Interview with Owen Egerton

January 16, 2012

About a year ago I sat down with Owen Egerton, author of The Book of Harold, co-writer of the 2008 Black List screenplay Bobbie Sue, and Austin’s favorite author in 2007, 2008, and 2010. It was a great interview, but I got caught up in trying to transcribe the whole thing before uploading it, which was just a terrible idea. So here, a year late, is that most excellent interview about the life and art of being a writer.
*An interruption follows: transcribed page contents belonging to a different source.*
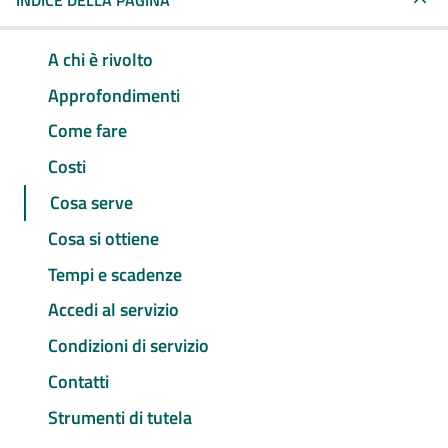
INDICE DELLA PAGINA
A chi è rivolto
Approfondimenti
Come fare
Costi
Cosa serve
Cosa si ottiene
Tempi e scadenze
Accedi al servizio
Condizioni di servizio
Contatti
Strumenti di tutela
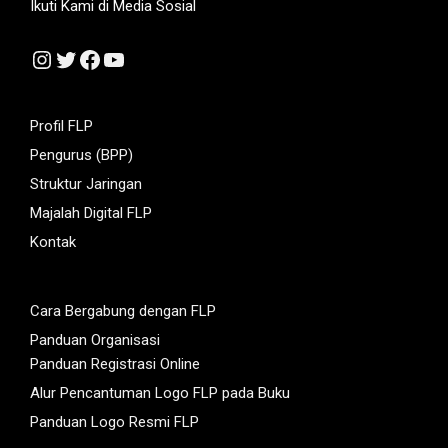
Ikuti Kami di Media Sosial
Instagram
Twitter
Facebook
YouTube
Profil FLP
Pengurus (BPP)
Struktur Jaringan
Majalah Digital FLP
Kontak
Cara Bergabung dengan FLP
Panduan Organisasi
Panduan Registrasi Online
Alur Pencantuman Logo FLP pada Buku
Panduan Logo Resmi FLP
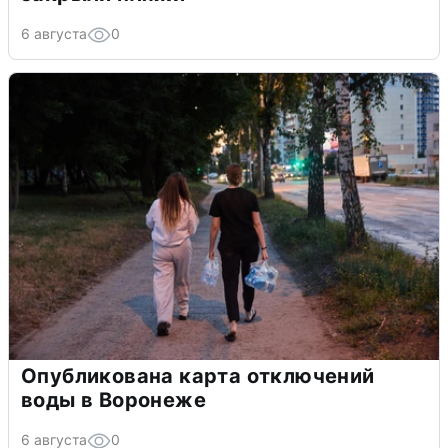
6 августа
0
Опубликована карта отключений
воды в Воронеже
6 августа
0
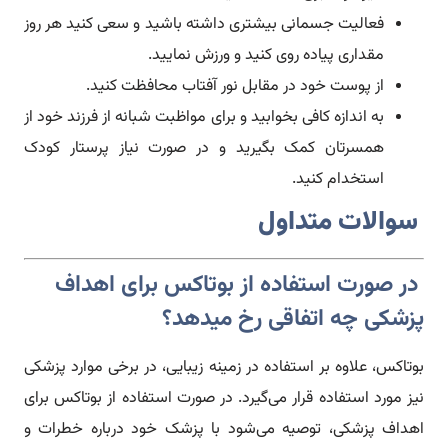
فعالیت جسمانی بیشتری داشته باشید و سعی کنید هر روز
مقداری پیاده روی کنید و ورزش نمایید.
از پوست خود در مقابل نور آفتاب محافظت کنید.
به اندازه کافی بخوابید و برای مواظبت شبانه از فرزند خود از
همسرتان کمک بگیرید و در صورت نیاز پرستار کودک
استخدام کنید.
سوالات متداول
در صورت استفاده از بوتاکس برای اهداف
پزشکی چه اتفاقی رخ میدهد؟
بوتاکس، علاوه بر استفاده در زمینه زیبایی، در برخی موارد پزشکی
نیز مورد استفاده قرار می‌گیرد. در صورت استفاده از بوتاکس برای
اهداف پزشکی، توصیه می‌شود با پزشک خود درباره خطرات و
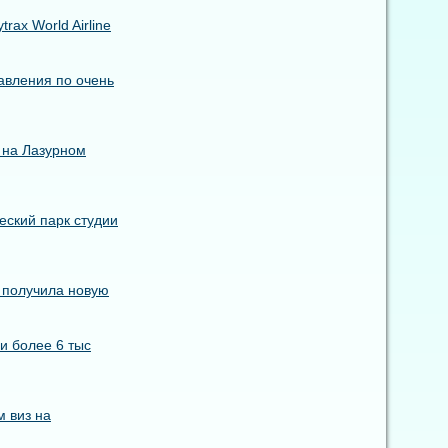
ax World Airline
авления по очень
 на Лазурном
еский парк студии
s получила новую
и более 6 тыс
 виз на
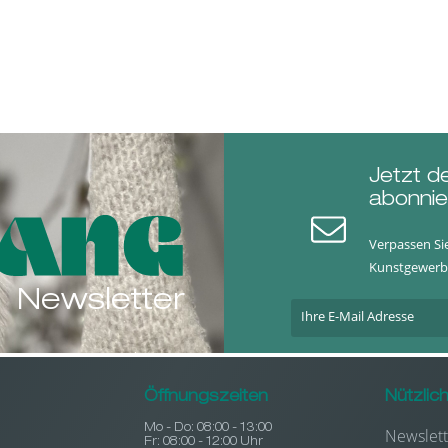
Jetzt d
abonnie
Verpassen Si
Kunstgewerb
Newsletter
Öffnungszeiten
Nützlic
Mo - Do: 08:00 - 13:00
Newslett
Fr: 08:00 - 12:00 Uhr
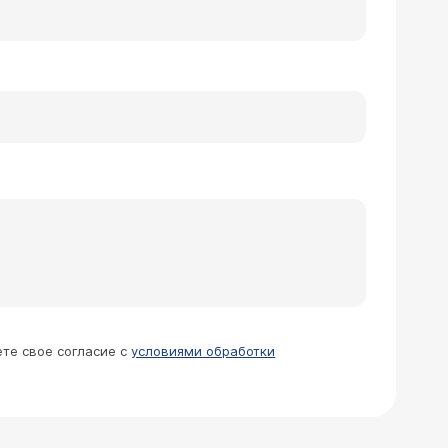
ете свое согласие с
условиями обработки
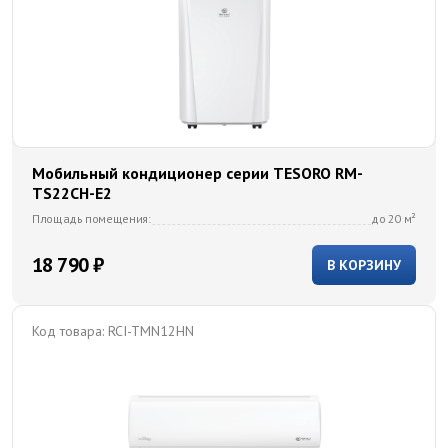
Мобильный кондиционер cерии TESORO RM-
TS22CH-E2
Площадь помещения:
до 20 м²
18 790 ₽
В КОРЗИНУ
Код товара:
RCI-TMN12HN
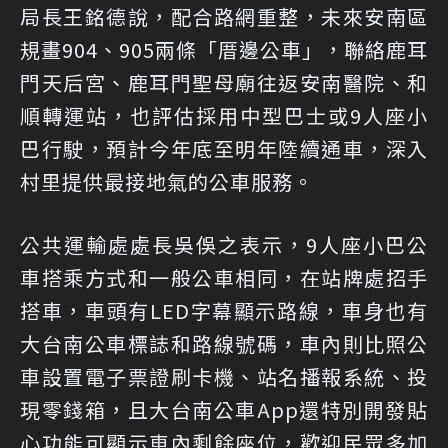
局長王銘德說，配合路網重整，未來安南區
規畫904、905兩條「厝邊公車」，聯絡鹿耳
門天后宮、鹿耳門聖母廟往返安南醫院、和
順轉運站，也評估採用中型巴士或9人座小
巴行駛，預計今年底至明年陸續通車，深入
村里提供最接地氣的公車服務。
公共運輸處處長吳俁之表示，9人座小巴公
車搭乘方式和一般公車相同，在站牌處招手
搭車，車頭有LED字幕顯示路線，車身也有
大台南公車標誌和路線號碼，車內則比照公
車設置電子票證刷卡機、站名播報系統、投
現零錢箱，且大台南公車App還特別開發貼
心功能可顯示車內剩餘座位，歡迎民眾多加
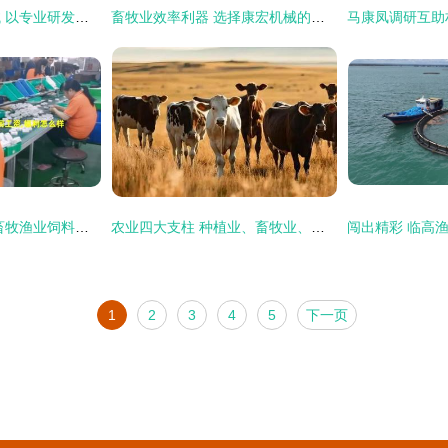
新乡市和协饲料机械 以专业研发实力盛装亮相2022济南国际生物发酵展，引领畜牧饲料行业新风向
畜牧业效率利器 选择康宏机械的饲料粉碎解决方案
广东益野农业 领航畜牧渔业饲料销售，助推现代农牧业发展
农业四大支柱 种植业、畜牧业、林业、渔业与畜牧渔业的饲料销售
1
2
3
4
5
下一页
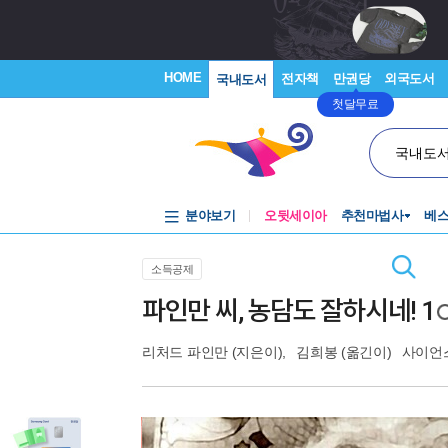
HOME
전자책
만권당
외국도서
국내도서
첫달무료
국내도
분야보기
오뒷세이아
추천마법사
베
소득공제
파인만 씨, 농담도 잘하시네! 1
리처드 파인만
(지은이),
김희봉
(옮긴이)
사이언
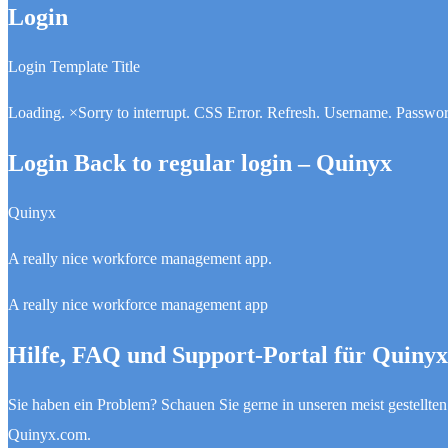
Login
Login Template Title
Loading. ×Sorry to interrupt. CSS Error. Refresh. Username. Passwo
Login Back to regular login – Quinyx
Quinyx
A really nice workforce management app.
A really nice workforce management app
Hilfe, FAQ und Support-Portal für Quiny
Sie haben ein Problem? Schauen Sie gerne in unseren meist gestellte
Quinyx.com.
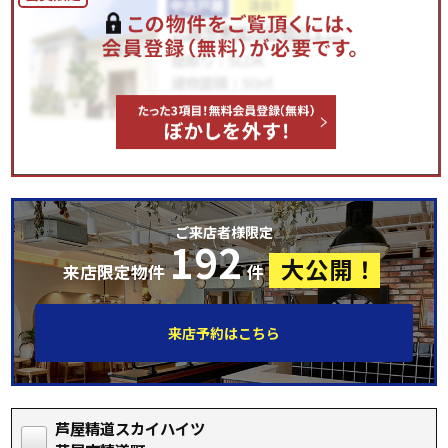
ご来店者様限定
192
大公開！
来店限定物件
件
来店予約はこちら
芦屋精道スカイハイツ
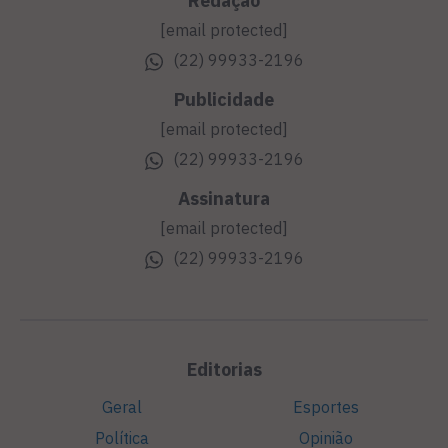
Redação
[email protected]
(22) 99933-2196
Publicidade
[email protected]
(22) 99933-2196
Assinatura
[email protected]
(22) 99933-2196
Editorias
Geral
Esportes
Política
Opinião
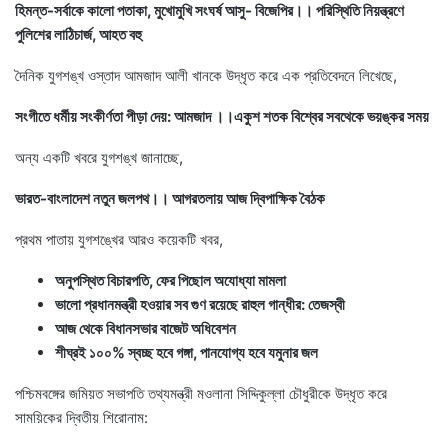
হিমন্ত-সর্বাকে কালো পতাকা, মুখোমুখি সংঘর্ষ আসু- বিজেপির।। পরিস্থিতি নিয়ন্ত্রণে
পুলিশের লাঠিচার্জ, আহত বহু
দৈনিক যুগশঙ্খ ওস্তাদ আমজাদ আলী খানকে উদ্ধৃত করে এক প্রতিবেদনে লিখেছে,
সংগীতে ধর্মীয় সংকীর্ণতা পীড়া দেয়: আমজাদ ।।একুশ শতক বিশ্বের সবথেকে ভয়ঙ্কর সময়
অন্য একটি খবরে যুগশঙ্খ জানাচ্ছে,
ভারত-বাংলাদেশ নতুন জলপথ।। আগরতলায় আজ দ্বিপাক্ষিক বৈঠক
প্রথম পাতায় যুগশঙ্খের আরও কয়েকটি খবর,
অনুপস্থিত বিচারপতি, ফের পিছোল অযোধ্যা মামলা
ভালো প্রধানমন্ত্রী হওয়ার সব গুণ রয়েছে রাহুল গান্ধীর: তেজস্বী
আজ থেকে বিধানসভার বাজেট অধিবেশন
শীঘ্রই ১০০% স্বচ্ছ হবে গঙ্গা, পানযোগ্য হবে যমুনার জল
পশ্চিমবঙ্গের জমিয়ত সভাপতি তথ্যমন্ত্রী মওলানা সিদ্দিকুল্লা চৌধুরীকে উদ্ধৃত করে
সাময়িকের দ্বিতীয় শিরোনাম:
Listen to the interview with author & screenwriter Owen Egerton

For those that would prefer to read the abridged version, below are some highlights from the interview.

On Family

One of my writing instructors, Debra Monroe had said that as humans we want to often avoid conflict, but as writers we need to make conflict happen. Take two people that you’d never wanted them to meet, you’d never put them in the same room, you’d never invite them to the same dinner party, and force them together and see what happens. I find when I do that in writing, eventually they form some kind of family. Or they kill each other. But more often than not, they form some kind of family which of course slowly kills each other.

On the Role of Fiction

I find that the role of fiction is to expand the questions and to expand the mystery, not to pat ourselves on the back for our own opinions. There’s fiction out there that does that, that says, “Gosh, I think that was injust as well, I’m so glad that I got to see this movie that made me feel good about my own opinion. Racism is bad! I agree with the hero of the movie!” Sometimes what we need more is something that troubles us, something that takes us a place we don’t necessarily expect to go and leaves us there with some questions.

On Collaboration

Working in comedy, there was always the need to collaborate, and always collaboration led to something better and grander than I could have come up with on my own. The analogy I used to use is like children playing blocks in kindergarten and each of the kids is only given so many blocks, and they all want to build a tower, each tower can only be seven blocks tall. But if the kids start working together, stacking each other blocks, then you’ve got a huge tower over twenty blocks tall. It’s a tower none of them could have built on their own. And that’s what I find when it comes to improv, or shows at the Alamo, or working with Chris and Russell, we collaborate in such a way, and we say, “Yes and” to each other’s ideas in such a way, and we’re loose enough with our own ideas that eventually a script comes out that there’s no way I could have written on our own.

On Comedy

There’s an interesting danger that happens in screenwriting where you’ve been working on a comedy script, and sometimes it can be a year that you’re working on it, and there’s some joke that’s still funny but you have to recognize that it’s funny because it doesn’t seem funny anymore. You have to have a craftsman’s eye for comedy, as opposed to a connoisseur’s eye.

On Instant Gratification

I was writing a novel which I knew was years away from being done, and longer away from being in print. At the same time I was writing sketches that I knew I could show my sketch group on Monday, we could rehearse it on Wednesday, perform it on Friday, and I was thinking, “This is immediate gratification.” And improv is even faster. I’ve gotta be careful, because I really want to do the novel, but I’m getting so much gratification immediately if I come up with something funny on stage.

On Job Security

I have some friends who have said, “Well, I don’t want to make the risk of going into being a full time artist,” whether that’s as a performing artist or as a writing artist, or whatever, “because I need the security of a job.” But if anything can be learned from the last few years of recession it’s that those secure jobs are not secure, and that’s a false security.

On Specialization

The advantage, I think, is the way these different genres of expression play off each other. The playfulness with which I approach improv comedy very much affects the way I approach the storyline of a novel or short story. Also my understanding of novel story structure has really helped me when I go to a screenplay. So I find they all bleed into each other and improve each other for the most part.

On Raising Children

There’s a greater gift to give our children than financial stability. There’s an example of striving to live a full life. There is the adventure of taking steps and not knowing where your foot’s going to land.

On Optimism

I’m pretty cheerful, but I don’t know that I’d call myself an optimist. I’m pretty disappointed in a lot of the world around me, and I see life can be a pretty dark, dark experience. But with all of that, I guess maybe you’d describe me as a pessimist with hope. That’s why I smile.